Malgré ses vastes étendues et une population en forte croissance, l’Afrique peine à combler son retard en infrastructures routières. Le constat est implacable : 40 % des routes bitumées du continent sont concentrées entre l’Afrique du Sud et l’Algérie, laissant le reste du territoire dans une précarité logistique qui pèse lourdement sur son avenir économique. Décryptage !
Un continent déconnecté par manque d’infrastructures adaptées
Le contraste est pour le moins saisissant… Alors que l’Afrique occupe près de 20 % de la surface terrestre mondiale, son réseau routier bitumé ne représente qu’un maigre 1,5 % des routes asphaltées de la planète.

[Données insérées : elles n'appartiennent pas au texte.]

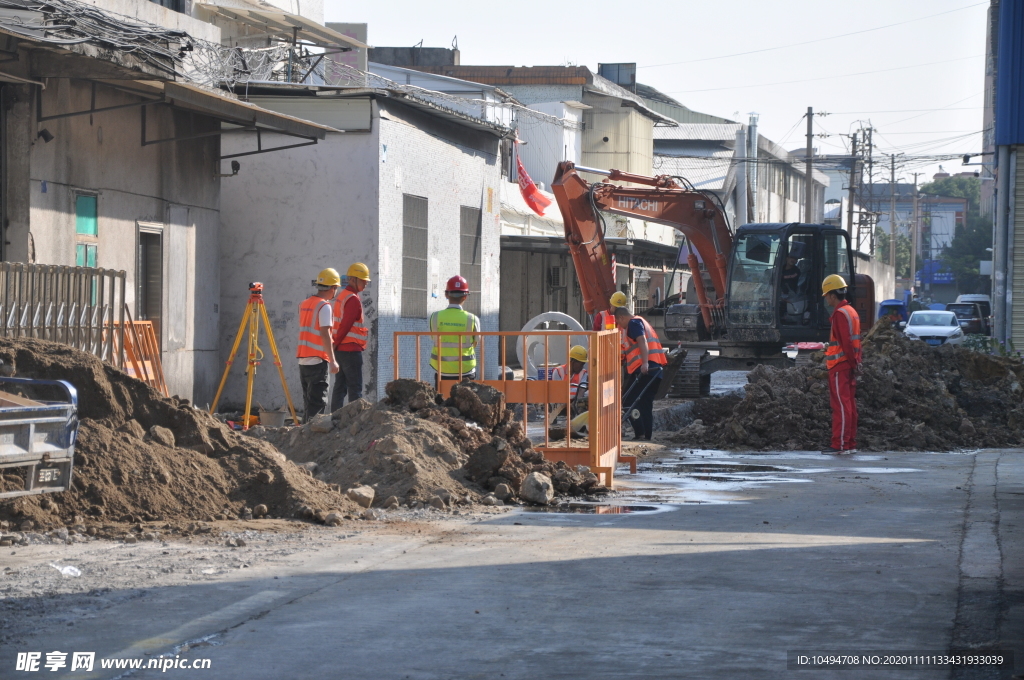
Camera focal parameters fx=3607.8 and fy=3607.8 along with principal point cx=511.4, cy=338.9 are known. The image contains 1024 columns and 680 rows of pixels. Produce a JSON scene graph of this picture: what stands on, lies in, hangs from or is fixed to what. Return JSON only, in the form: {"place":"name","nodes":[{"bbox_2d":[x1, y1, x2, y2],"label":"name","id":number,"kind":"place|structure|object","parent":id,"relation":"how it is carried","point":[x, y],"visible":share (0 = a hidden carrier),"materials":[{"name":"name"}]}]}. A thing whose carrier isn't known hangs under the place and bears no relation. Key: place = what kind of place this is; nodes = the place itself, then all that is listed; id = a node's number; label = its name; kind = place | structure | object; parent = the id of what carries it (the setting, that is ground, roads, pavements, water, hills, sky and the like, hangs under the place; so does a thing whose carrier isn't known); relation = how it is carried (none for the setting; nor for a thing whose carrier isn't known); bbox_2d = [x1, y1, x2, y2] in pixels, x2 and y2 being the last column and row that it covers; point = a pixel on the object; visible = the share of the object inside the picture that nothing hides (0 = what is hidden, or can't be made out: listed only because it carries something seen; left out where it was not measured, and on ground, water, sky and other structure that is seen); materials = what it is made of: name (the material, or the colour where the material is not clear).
{"place":"outdoors","nodes":[
{"label":"outdoors","id":0,"kind":"place"},
{"bbox_2d":[0,0,340,411],"label":"concrete building","id":1,"kind":"structure","parent":0,"point":[133,219],"materials":[{"name":"grey"}]},
{"bbox_2d":[37,128,54,142],"label":"wall lamp","id":2,"kind":"object","parent":1,"relation":"attached to","point":[47,135],"visible":0.89,"materials":[{"name":"black"}]},
{"bbox_2d":[74,192,98,266],"label":"window","id":3,"kind":"structure","parent":1,"relation":"in","point":[93,199],"materials":[{"name":"green"}]},
{"bbox_2d":[1,0,202,82],"label":"cable bundle","id":4,"kind":"object","parent":1,"relation":"on","point":[43,8],"visible":0.83,"materials":[{"name":"plastic"}]},
{"bbox_2d":[135,222,163,354],"label":"door","id":5,"kind":"structure","parent":1,"relation":"in","point":[159,314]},
{"bbox_2d":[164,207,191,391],"label":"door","id":6,"kind":"structure","parent":1,"relation":"in","point":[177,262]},
{"bbox_2d":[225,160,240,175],"label":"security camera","id":7,"kind":"object","parent":1,"relation":"attached to","point":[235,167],"visible":0.84,"materials":[{"name":"black"}]},
{"bbox_2d":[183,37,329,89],"label":"barbed wire","id":8,"kind":"object","parent":1,"relation":"on","point":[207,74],"visible":0.65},
{"bbox_2d":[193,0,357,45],"label":"awning","id":9,"kind":"object","parent":1,"relation":"attached to","point":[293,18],"visible":0.75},
{"bbox_2d":[218,81,506,409],"label":"white building","id":10,"kind":"structure","parent":0,"point":[281,298],"materials":[{"name":"white paint"}]},
{"bbox_2d":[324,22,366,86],"label":"billboard","id":11,"kind":"object","parent":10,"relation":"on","point":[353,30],"visible":0.41},
{"bbox_2d":[401,195,427,318],"label":"window","id":12,"kind":"structure","parent":10,"relation":"in","point":[405,226],"materials":[{"name":"grey metal"}]},
{"bbox_2d":[460,207,481,314],"label":"window","id":13,"kind":"structure","parent":10,"relation":"in","point":[477,262],"materials":[{"name":"grey metal"}]},
{"bbox_2d":[0,435,1023,679],"label":"road","id":14,"kind":"structure","parent":0,"point":[806,554],"materials":[{"name":"grey concrete"}]},
{"bbox_2d":[0,373,80,498],"label":"truck","id":15,"kind":"object","parent":14,"relation":"on","point":[31,433],"visible":0.99,"materials":[{"name":"grey metal"}]},
{"bbox_2d":[36,466,61,484],"label":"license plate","id":16,"kind":"object","parent":15,"relation":"attached to","point":[49,470],"visible":0.85,"materials":[{"name":"metal"}]},
{"bbox_2d":[50,563,81,576],"label":"plastic litter","id":17,"kind":"object","parent":14,"relation":"on","point":[69,571],"visible":0.86,"materials":[{"name":"white plastic"}]},
{"bbox_2d":[0,337,363,534],"label":"dirt mound","id":18,"kind":"object","parent":14,"relation":"on","point":[91,441],"visible":0.86,"materials":[{"name":"brown soil"}]},
{"bbox_2d":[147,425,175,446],"label":"rock","id":19,"kind":"object","parent":18,"relation":"on","point":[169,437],"visible":0.88,"materials":[{"name":"grey stone"}]},
{"bbox_2d":[268,377,606,512],"label":"dirt pile","id":20,"kind":"object","parent":14,"relation":"on","point":[493,391],"visible":0.81,"materials":[{"name":"brown soil"}]},
{"bbox_2d":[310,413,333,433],"label":"rock","id":21,"kind":"object","parent":20,"relation":"on","point":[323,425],"visible":0.89,"materials":[{"name":"grey stone"}]},
{"bbox_2d":[346,485,375,507],"label":"rock","id":22,"kind":"object","parent":20,"relation":"on","point":[365,494],"visible":0.92,"materials":[{"name":"grey stone"}]},
{"bbox_2d":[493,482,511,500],"label":"rock","id":23,"kind":"object","parent":20,"relation":"on","point":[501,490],"visible":0.95,"materials":[{"name":"grey stone"}]},
{"bbox_2d":[519,471,553,504],"label":"rock","id":24,"kind":"object","parent":20,"relation":"on","point":[534,482],"visible":0.99,"materials":[{"name":"grey stone"}]},
{"bbox_2d":[393,329,630,491],"label":"metal barrier","id":25,"kind":"object","parent":14,"relation":"on","point":[610,476],"visible":0.68,"materials":[{"name":"orange metal"}]},
{"bbox_2d":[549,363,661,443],"label":"shovel","id":26,"kind":"object","parent":14,"relation":"on","point":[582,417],"visible":0.69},
{"bbox_2d":[550,501,661,514],"label":"puddle","id":27,"kind":"object","parent":14,"relation":"on","point":[620,510],"visible":0.71,"materials":[{"name":"black liquid"}]},
{"bbox_2d":[613,300,665,439],"label":"man","id":28,"kind":"object","parent":14,"relation":"on","point":[634,324],"visible":0.89},
{"bbox_2d":[617,458,811,505],"label":"puddle","id":29,"kind":"object","parent":14,"relation":"on","point":[704,474],"visible":0.58,"materials":[{"name":"liquid"}]},
{"bbox_2d":[822,273,861,453],"label":"man","id":30,"kind":"object","parent":14,"relation":"on","point":[844,324],"visible":0.97},
{"bbox_2d":[669,323,1023,452],"label":"dirt pile","id":31,"kind":"object","parent":14,"relation":"on","point":[998,363],"visible":0.89,"materials":[{"name":"brown soil"}]},
{"bbox_2d":[368,56,681,336],"label":"building","id":32,"kind":"structure","parent":0,"point":[503,197],"materials":[{"name":"white paint"}]},
{"bbox_2d":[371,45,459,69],"label":"rooftop structure","id":33,"kind":"object","parent":32,"relation":"on","point":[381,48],"visible":0.34,"materials":[{"name":"grey concrete"}]},
{"bbox_2d":[515,146,552,214],"label":"flag","id":34,"kind":"object","parent":32,"relation":"attached to","point":[528,191],"visible":0.76,"materials":[{"name":"red fabric"}]},
{"bbox_2d":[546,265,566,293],"label":"air conditioner","id":35,"kind":"object","parent":32,"relation":"in","point":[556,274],"visible":0.81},
{"bbox_2d":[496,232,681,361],"label":"shed","id":36,"kind":"structure","parent":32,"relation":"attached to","point":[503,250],"materials":[{"name":"grey"}]},
{"bbox_2d":[598,62,636,87],"label":"rooftop tank","id":37,"kind":"object","parent":32,"relation":"on","point":[632,76],"visible":0.51,"materials":[{"name":"grey"}]},
{"bbox_2d":[312,0,998,183],"label":"sky","id":38,"kind":"structure","parent":0,"point":[734,6],"materials":[{"name":"white"}]},
{"bbox_2d":[655,111,827,232],"label":"building","id":39,"kind":"structure","parent":0,"point":[780,217],"materials":[{"name":"white paint"}]},
{"bbox_2d":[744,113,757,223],"label":"chimney pipe","id":40,"kind":"object","parent":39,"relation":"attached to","point":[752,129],"visible":0.68,"materials":[{"name":"metal"}]},
{"bbox_2d":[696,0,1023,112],"label":"overhead power lines","id":41,"kind":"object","parent":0,"point":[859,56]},
{"bbox_2d":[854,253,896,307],"label":"wall","id":42,"kind":"structure","parent":0,"point":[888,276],"materials":[{"name":"white concrete"}]},
{"bbox_2d":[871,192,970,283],"label":"distant building","id":43,"kind":"structure","parent":0,"point":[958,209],"materials":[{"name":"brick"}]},
{"bbox_2d":[916,260,955,284],"label":"blue sign","id":44,"kind":"object","parent":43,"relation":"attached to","point":[938,278],"visible":0.54,"materials":[{"name":"blue"}]},
{"bbox_2d":[988,0,1023,352],"label":"blue building","id":45,"kind":"structure","parent":0,"point":[1006,52],"materials":[{"name":"blue metal"}]},
{"bbox_2d":[1009,148,1023,351],"label":"roller shutter","id":46,"kind":"object","parent":45,"relation":"in","point":[1016,232],"visible":0.71,"materials":[{"name":"grey metal"}]},
{"label":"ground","id":47,"kind":"structure","parent":0},
{"bbox_2d":[0,262,127,364],"label":"metal fence","id":48,"kind":"object","parent":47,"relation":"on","point":[101,324],"visible":0.66,"materials":[{"name":"grey metal"}]},
{"bbox_2d":[108,319,167,394],"label":"orange barrier","id":49,"kind":"object","parent":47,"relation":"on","point":[155,343],"visible":0.57,"materials":[{"name":"orange metal"}]},
{"bbox_2d":[209,284,298,427],"label":"tripod","id":50,"kind":"object","parent":47,"relation":"on","point":[251,363],"visible":0.98,"materials":[{"name":"yellow metal"}]},
{"bbox_2d":[248,281,262,295],"label":"surveying level","id":51,"kind":"object","parent":50,"relation":"on","point":[251,288],"visible":0.94,"materials":[{"name":"red"}]},
{"bbox_2d":[258,409,285,427],"label":"bucket","id":52,"kind":"object","parent":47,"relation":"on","point":[269,419],"visible":0.9,"materials":[{"name":"plastic"}]},
{"bbox_2d":[296,268,341,422],"label":"man","id":53,"kind":"object","parent":47,"relation":"on","point":[317,320],"visible":0.93},
{"bbox_2d":[330,262,369,407],"label":"man","id":54,"kind":"object","parent":47,"relation":"on","point":[353,310],"visible":0.91},
{"bbox_2d":[429,275,479,384],"label":"man","id":55,"kind":"object","parent":47,"relation":"on","point":[455,296],"visible":0.71},
{"bbox_2d":[515,312,585,378],"label":"concrete pipe","id":56,"kind":"object","parent":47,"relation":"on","point":[574,320],"visible":0.64,"materials":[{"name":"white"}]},
{"bbox_2d":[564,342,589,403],"label":"person","id":57,"kind":"object","parent":47,"relation":"on","point":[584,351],"visible":0.38},
{"bbox_2d":[595,292,624,331],"label":"person","id":58,"kind":"object","parent":47,"relation":"on","point":[612,318],"visible":0.19},
{"bbox_2d":[546,160,872,393],"label":"excavator","id":59,"kind":"object","parent":47,"relation":"on","point":[582,244],"visible":0.74,"materials":[{"name":"orange metal"}]},
{"bbox_2d":[780,241,808,319],"label":"person","id":60,"kind":"object","parent":59,"relation":"in","point":[792,272],"visible":0.5},
{"bbox_2d":[804,106,815,222],"label":"utility pole","id":61,"kind":"object","parent":47,"relation":"on","point":[808,145],"visible":0.66,"materials":[{"name":"brown wood"}]},
{"bbox_2d":[846,130,858,243],"label":"utility pole","id":62,"kind":"object","parent":47,"relation":"on","point":[850,189],"visible":0.72,"materials":[{"name":"brown wood"}]},
{"bbox_2d":[852,121,874,256],"label":"utility pole","id":63,"kind":"object","parent":47,"relation":"on","point":[870,129],"visible":0.77,"materials":[{"name":"brown wood"}]},
{"bbox_2d":[888,153,896,274],"label":"utility pole","id":64,"kind":"object","parent":47,"relation":"on","point":[892,175],"visible":0.91,"materials":[{"name":"grey concrete"}]},
{"bbox_2d":[877,299,909,326],"label":"blue vehicle","id":65,"kind":"object","parent":47,"relation":"on","point":[894,306],"visible":0.41,"materials":[{"name":"blue"}]},
{"bbox_2d":[874,226,912,276],"label":"tree","id":66,"kind":"object","parent":47,"relation":"on","point":[906,254],"visible":0.44,"materials":[{"name":"green plant"}]},
{"bbox_2d":[910,172,919,292],"label":"utility pole","id":67,"kind":"object","parent":47,"relation":"on","point":[914,185],"visible":0.94,"materials":[{"name":"brown wood"}]},
{"bbox_2d":[903,309,964,346],"label":"white car","id":68,"kind":"object","parent":47,"relation":"on","point":[946,328],"visible":0.75,"materials":[{"name":"white metal"}]},
{"bbox_2d":[918,174,981,208],"label":"tree","id":69,"kind":"object","parent":47,"relation":"on","point":[962,195],"visible":0.28,"materials":[{"name":"green plant"}]},
{"bbox_2d":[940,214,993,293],"label":"tree","id":70,"kind":"object","parent":47,"relation":"on","point":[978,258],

Un chiffre qui résonne comme une anomalie économique, d’autant plus que le continent compte une population proche de celle de l’Inde, mais avec une superficie dix fois supérieure. Résultat, à peine 680 000 kilomètres de routes revêtues, contre un réseau indien six fois plus dense.
Dans cette géographie de la pénurie, l’Afrique du Sud et l’Algérie trustent à elles seules près de 40 % des infrastructures bitumées, reléguant les autres pays à des niveaux de desserte dignes du siècle dernier. En Afrique subsaharienne, on ne dénombre en moyenne que 2,3 kilomètres de routes revêtues pour 100 km², là où l’Inde affiche fièrement 138 kilomètres sur la même surface. Cette fracture routière n’est pas qu’une question de statistiques, elle est le symptôme d’un sous-investissement chronique et d’un entretien quasiment absent.
Un handicap économique majeur pour les échanges et la mobilité
Comme l’explique Yoann Gandzion, PDG d’Afrique Pesage et spécialiste des stations de péages permettant d’assurer la longévité des infrastructures routières, la route porte à bout de bras 80 % du transport de marchandises et 90 % de la mobilité des populations. En effet, sur le continent africain, le rail est quasiment à l’arrêt et les voies fluviales sous-exploitées. Cette dépendance absolue aux axes routiers accentue les inégalités régionales et alourdit le coût de la vie. Selon les données de l’Africa Finance Corporation, les dépenses liées au transport peuvent représenter jusqu’à 40 % du prix final des produits sur les marchés africains. Un surcoût qui pèse lourdement sur le pouvoir d’achat et freine la compétitivité des entreprises locales.
Comme l’explique es conséquences de cette carence sont multiples et bien connues : retards de livraison chroniques, insécurité accrue sur des routes dégradées, impact environnemental dramatique et, surtout, l’enclavement de vastes régions privées d’un accès décent aux services sociaux de base. À mesure que les camions s’embourbent et que les trajets s’éternisent, c’est toute une dynamique économique qui s’étouffe dans la poussière des pistes impraticables.
Vers un sursaut politique et financier ou un enlisement durable ?
La question n’est plus de savoir si l’Afrique a besoin de routes, mais quand elle décidera enfin d’en faire une priorité nationale et continentale. Le déficit est connu, les rapports s’accumulent, les chiffres sont sans appel, mais les politiques publiques peinent encore à enclencher un véritable tournant. Les investissements, lorsqu’ils existent, sont trop souvent concentrés sur quelques grands corridors au détriment des zones rurales, pourtant essentielles à l’équilibre des échanges et à la réduction des inégalités.